Yesterday, Judge Monte Watkins declared a mistrial in the consolidated prosecutions of Cory Batey and Brandon Vandenburg, which have come to be known collectively as “the Vanderbilt rape case.” Judge Watkins’ eight-page mistrial order is accessible here. As explained in detail in this post from last week, Tennessee law presumes jurors to be biased when they give false statements or fail to be forthcoming in response to questions asked during jury selection, and under such circumstances, a new trial is appropriate regardless of the strength of the evidence that was presented. In this case, the juror in question appears to have lied several times in response to a wide array of questions that he was asked during voir dire. For example, in page six of Judge Watkins’ ruling, he explains: “[I]t would be difficult to believe that Juror #9 did not [recall] his involvement in a statutory rape case when sexual assault, rape, and unwanted sexual touching [were] mentioned over one hundred and four times during the course of voir dire.”

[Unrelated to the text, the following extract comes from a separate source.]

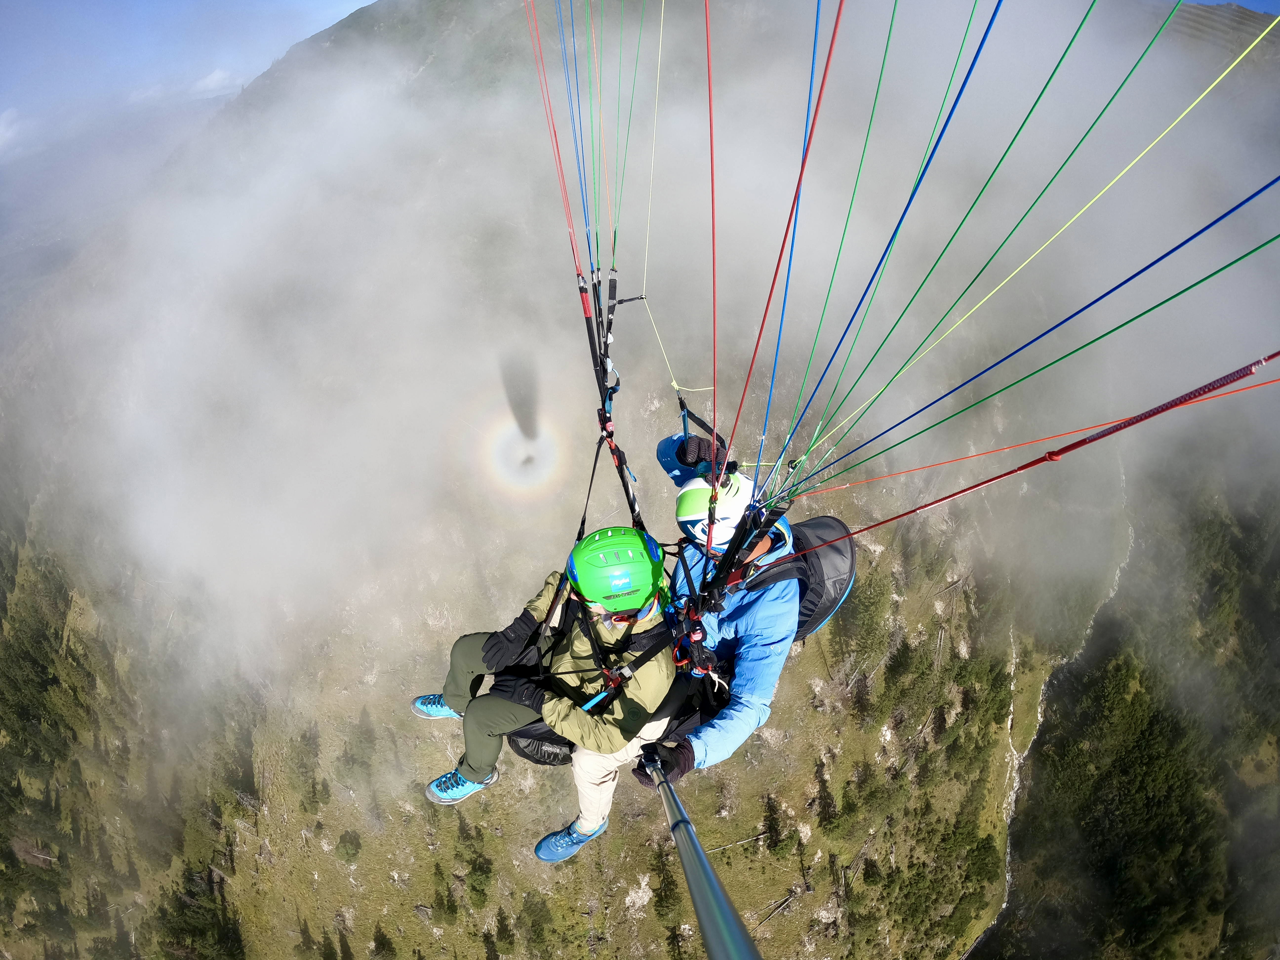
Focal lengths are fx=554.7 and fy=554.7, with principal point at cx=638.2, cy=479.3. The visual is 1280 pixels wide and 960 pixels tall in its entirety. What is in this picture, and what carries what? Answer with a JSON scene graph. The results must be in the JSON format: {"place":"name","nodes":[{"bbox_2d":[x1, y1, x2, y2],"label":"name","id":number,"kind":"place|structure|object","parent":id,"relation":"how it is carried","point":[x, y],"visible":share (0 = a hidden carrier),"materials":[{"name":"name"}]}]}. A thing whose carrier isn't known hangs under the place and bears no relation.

Following Judge Watkins’ mistrial declaration, several observers have inquired whether the Double Jeopardy clause of the Fifth Amendment prohibits the government from re-trying the two defendants. It does not. According to the U.S. Supreme Court, barring bad-faith or prosecutorial misconduct, “a mistrial ruling explicitly contemplates reprosecution of the defendant.” United States v. Jorn, 400 U.S. 470, 476 (1971). As the Supreme Court has explained:
The double-jeopardy provision of the Fifth Amendment . . . does not mean that every time a defendant is put to trial before a competent tribunal he is entitled to go free if the trial fails to end in a final judgment. Such a rule would create an insuperable obstacle to the administration of justice in many cases in which there is no semblance of the type of oppressive practices at which the double-jeopardy prohibition is aimed. . . . [T]here have been instances where a trial judge has discovered facts during a trial which indicated that one or more members of a jury might be biased against the Government o[r] the defendant. It is settled that the duty of the judge in this event is to discharge the jury and direct a retrial.
Wade v. Hunter, 336 U.S. 684, 688-89 (1949) (emphasis added).
Indeed, this rule has been settled since at least 1891, when the U.S. Supreme Court held that after a trial judge discovered that a juror was biased, “it was clearly within [the judge’s] authority to order the jury to be discharged, and to put the defendant on trial by another jury; and the defendant was not thereby twice put in jeopardy, within the meaning of the fifth amendment to the constitution of the United States.” See Simmons v. United States, 142 U.S. 148, 155 (1891). Tennessee law, for its part, is no different. See State v. Akins, 867 S.W.2d 350, 355 (Tenn. Crim. App. 1993) (“when a juror conceals or misrepresents information tending to indicate a lack of impartiality, a challenge may be made as here in a motion for new trial.”).
There are many instances in which the application of the Double Jeopardy clause is more complex—such as when a trial judge declares a mistrial over a defendant’s objection before the jury has announced its verdict. This situation is not among them, and the Double Jeopardy clause has no application here. As a result, the defendants in this case can be and will be re-tried.